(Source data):
○ ○ ○ ○ ○

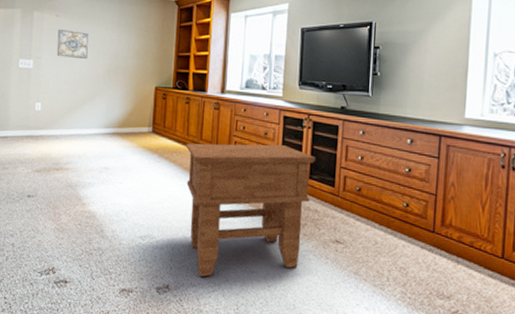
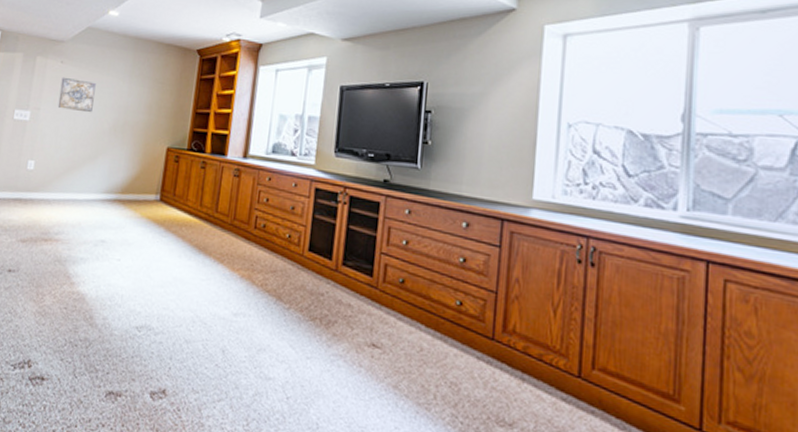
side table: present [186,143,316,277] -> none [195,215,352,382]

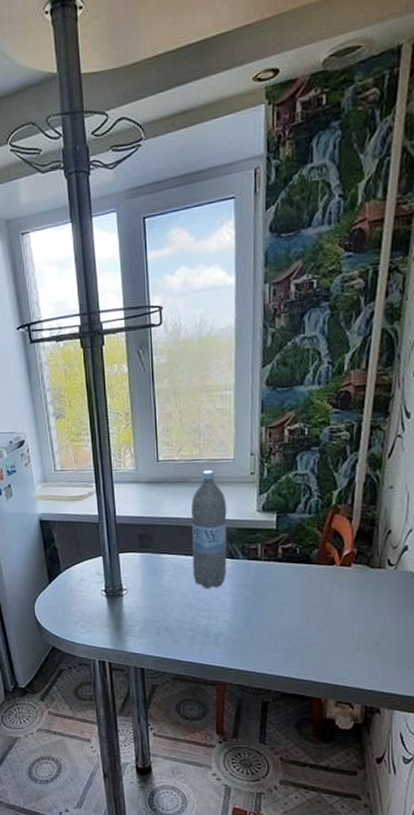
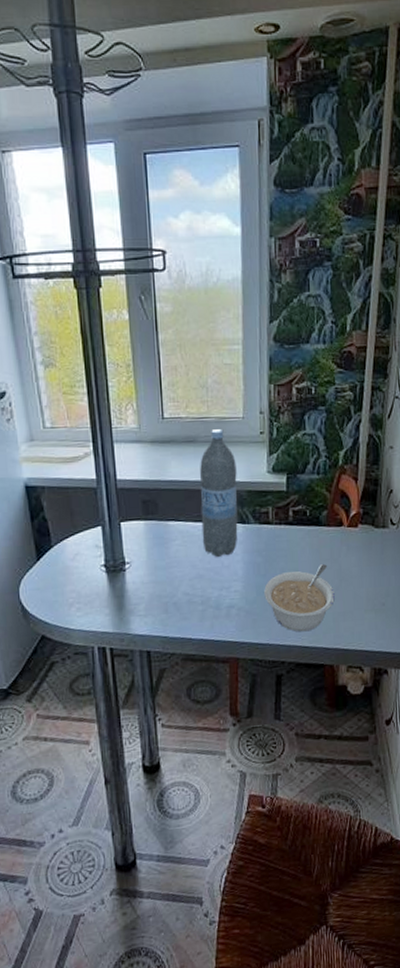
legume: none [252,601,324,664] -> present [264,564,335,632]

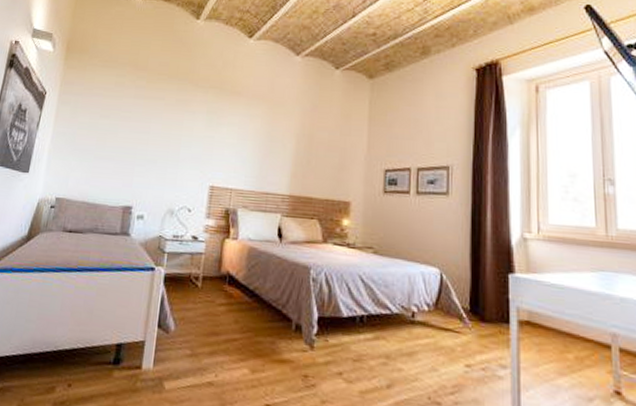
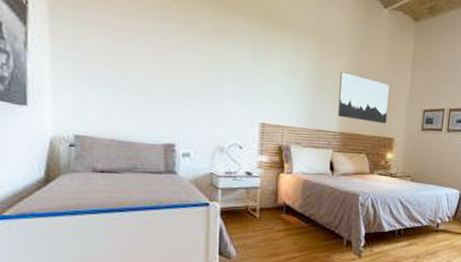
wall art: none [287,133,343,186] -> present [338,71,390,124]

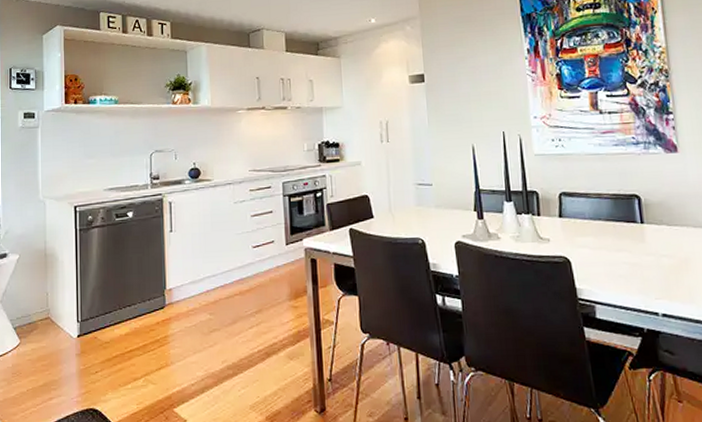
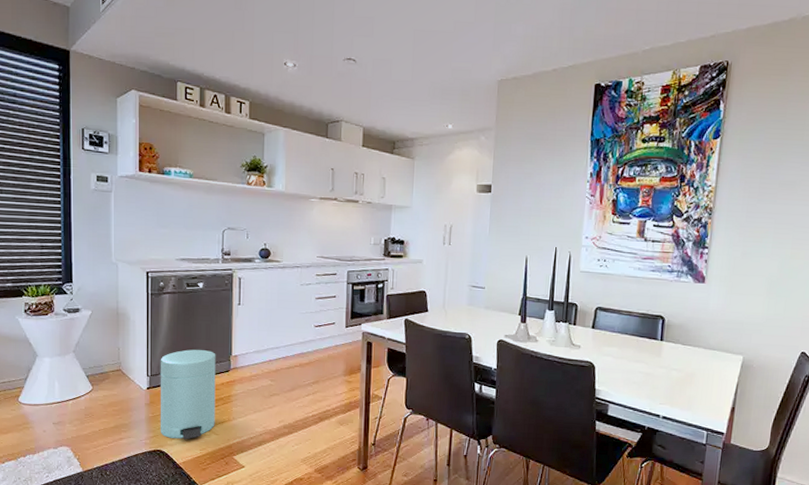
trash can: none [90,286,152,394] -> present [160,349,216,440]

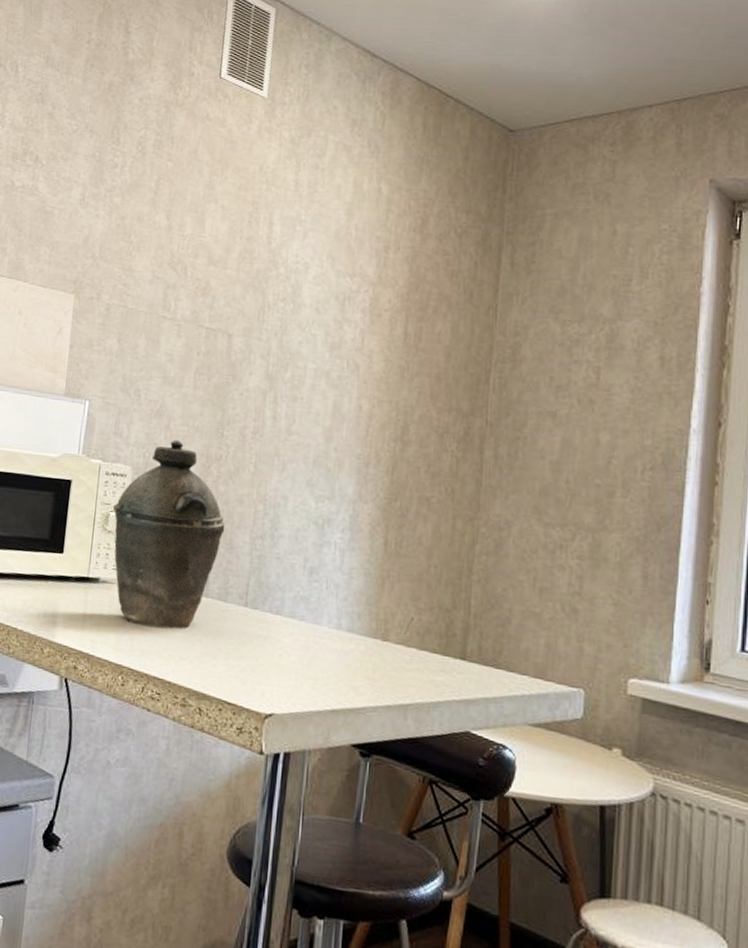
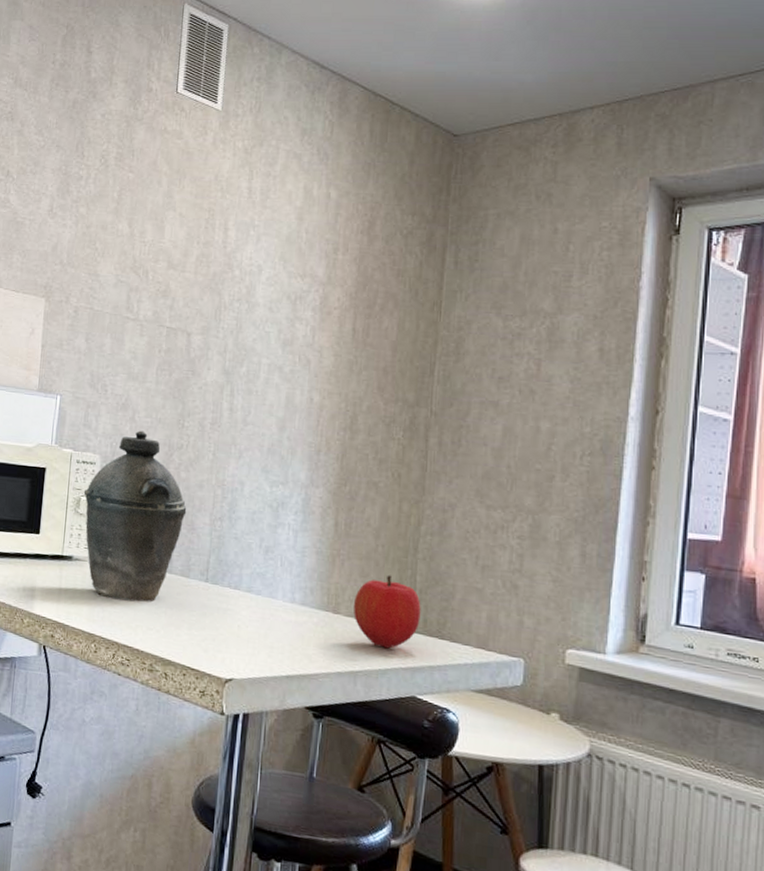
fruit: none [404,598,476,679] -> present [353,575,421,649]

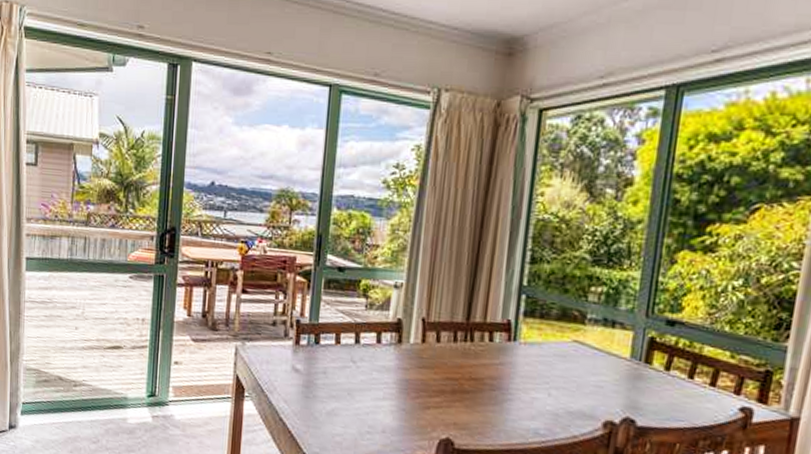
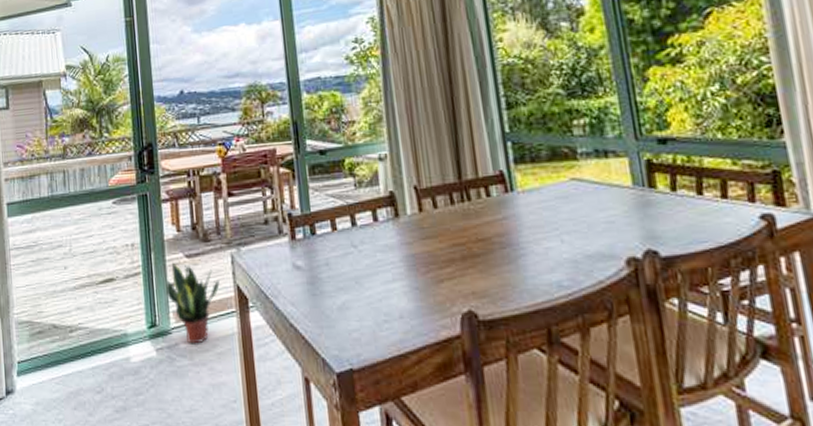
potted plant: none [169,343,221,419] -> present [166,262,220,344]

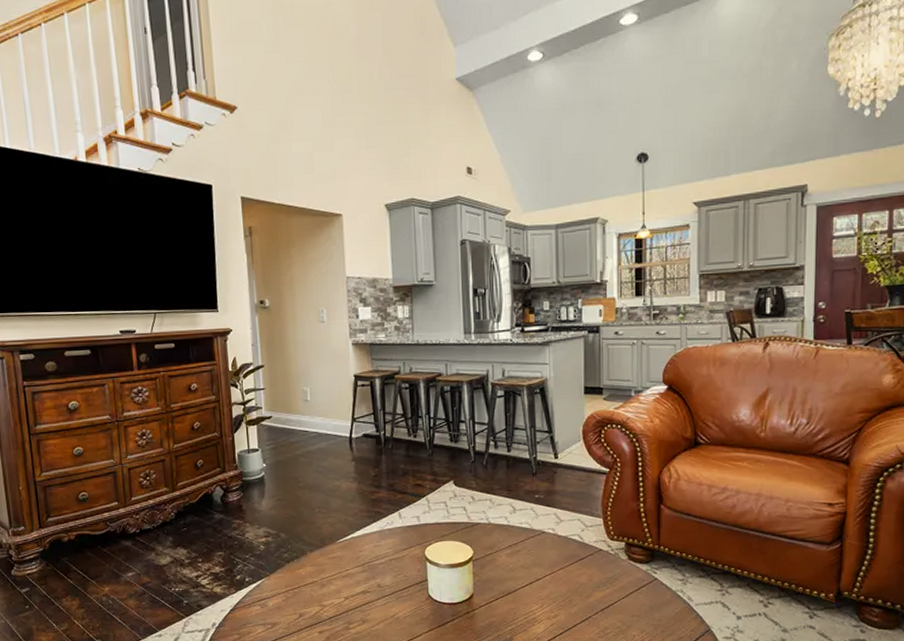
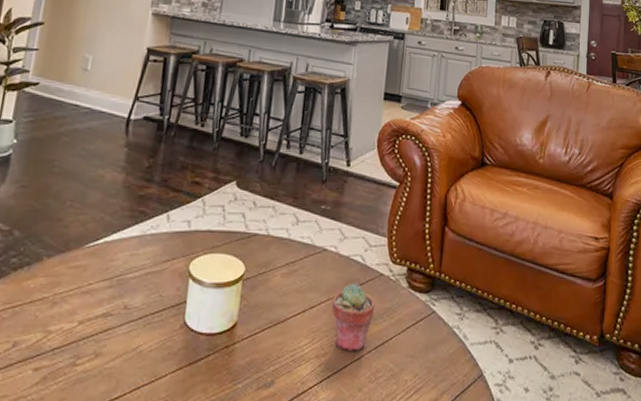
potted succulent: none [555,558,598,614] -> present [331,283,376,352]

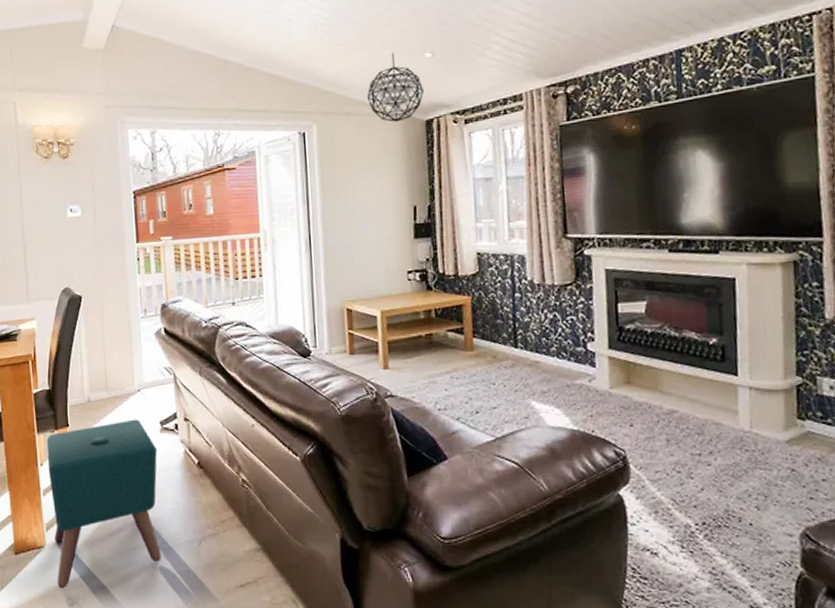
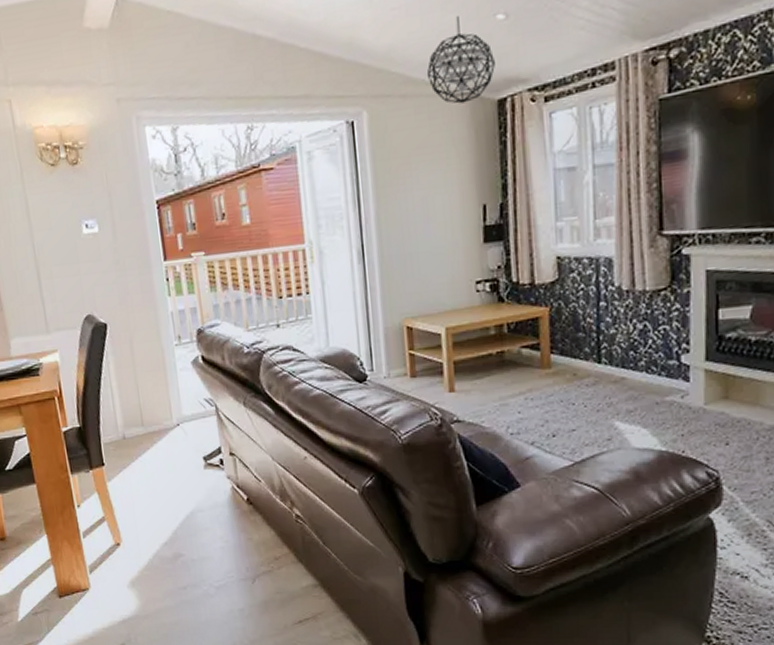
ottoman: present [46,419,161,589] -> none [81,455,214,630]

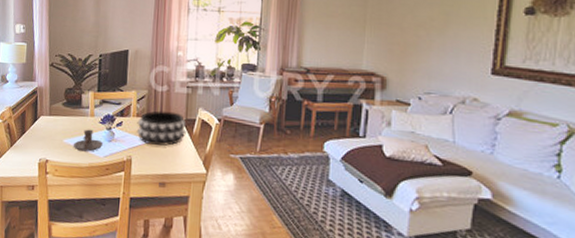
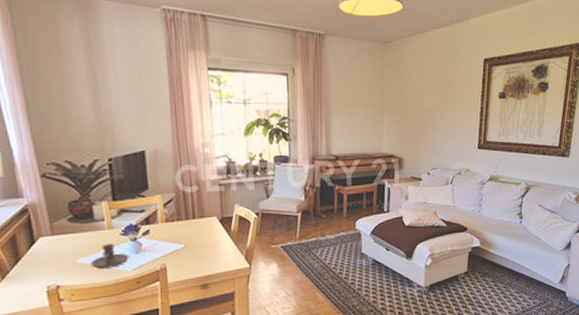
decorative bowl: present [136,111,186,146] -> none [167,212,224,250]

○ ○ ○ ○ ○

Above are records; say how many of their lines contain the word "potted", giving only the number.

(Written response):
2